In science, they say, you are only as good as your last paper and last week, also, I had cause sharply to remind the Editor of the Sydney Morning Herald that by current measures of what he calls 'academic clout', research income and student demand, we are a very long way ahead of local competitors. Just as 'Man bites dog' is a more eye-catching headline than its natural alternative, so have we come to expect that 'Further success for Sydney University' makes reporters yawn. We expect also to be pardoned for the occasional statement of immodest fact.

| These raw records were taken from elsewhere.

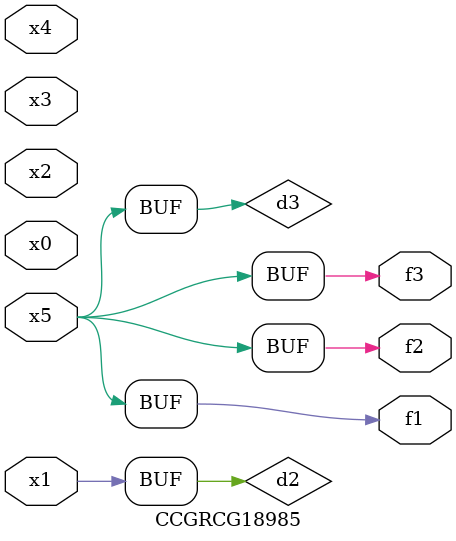
<source format=v>
module CCGRCG18985(
	input x0, x1, x2, x3, x4, x5,
	output f1, f2, f3
);

	wire d1, d2, d3;

	not (d1, x5);
	or (d2, x1);
	xnor (d3, d1);
	assign f1 = d3;
	assign f2 = d3;
	assign f3 = d3;
endmodule

</source>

Wentworth's words were readily to hand because I recently received the delightful gift of Robert A. Dallen's 1925 revised edition of The University of Sydney – Its History and Progress, first published in 1914. One may discern but slow evolution of the language of the New South Wales Parliament of 1849. Dallen writes "While there is at present the absence of hoary age in the buildings, every year gives time its opportunities for our University to gain more and more of the spirit of learning, and of the immortal atmosphere which pervades the Universities of Oxford and Cambridge." He was trying to explain academic clout.
In truth, Dallen made me think at once of Mathew Arnold who recognised a sleepy Oxford when he saw one: "so unravaged by the fierce intellectual life of our century, so serene whispering from her towers the last enchantments of the Middle Age. Home of lost causes, and forsaken beliefs, and unpopular names, and impossible loyalties."
Charming though a long history can be, it is only through change, renewal and refocussing that a university can remain vibrant. That is why the young University of Sydney prefers to be recognised for its present achievements which are, by any benchmark, exceptional.